Each record, in full, must be restated word for word.

━━━━━ INFORMATION GIVEN ━━━━━

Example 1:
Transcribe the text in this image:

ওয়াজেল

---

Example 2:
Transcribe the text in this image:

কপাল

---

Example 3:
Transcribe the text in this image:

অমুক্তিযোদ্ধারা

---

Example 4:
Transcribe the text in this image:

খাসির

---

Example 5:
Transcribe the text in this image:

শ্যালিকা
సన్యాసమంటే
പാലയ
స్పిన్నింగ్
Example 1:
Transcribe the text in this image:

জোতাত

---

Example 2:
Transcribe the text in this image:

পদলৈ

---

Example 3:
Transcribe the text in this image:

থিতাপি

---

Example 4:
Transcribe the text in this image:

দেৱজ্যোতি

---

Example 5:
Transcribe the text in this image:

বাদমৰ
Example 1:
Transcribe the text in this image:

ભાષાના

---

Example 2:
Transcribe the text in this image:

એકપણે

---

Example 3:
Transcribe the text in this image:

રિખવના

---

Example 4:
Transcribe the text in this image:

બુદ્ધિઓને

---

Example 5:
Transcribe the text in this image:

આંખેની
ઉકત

━━━━━

▶ _THE ANSWER_
Example 1:
Transcribe the text in this image:

ওয়াজেল

---

Example 2:
Transcribe the text in this image:

কপাল

---

Example 3:
Transcribe the text in this image:

অমুক্তিযোদ্ধারা

---

Example 4:
Transcribe the text in this image:

খাসির

---

Example 5:
Transcribe the text in this image:

শ্যালিকা
సన్యాసమంటే
പാലയ
స్పిన్నింగ్
Example 1:
Transcribe the text in this image:

জোতাত

---

Example 2:
Transcribe the text in this image:

পদলৈ

---

Example 3:
Transcribe the text in this image:

থিতাপি

---

Example 4:
Transcribe the text in this image:

দেৱজ্যোতি

---

Example 5:
Transcribe the text in this image:

বাদমৰ
Example 1:
Transcribe the text in this image:

ભાષાના

---

Example 2:
Transcribe the text in this image:

એકપણે

---

Example 3:
Transcribe the text in this image:

રિખવના

---

Example 4:
Transcribe the text in this image:

બુદ્ધિઓને

---

Example 5:
Transcribe the text in this image:

આંખેની
ઉકત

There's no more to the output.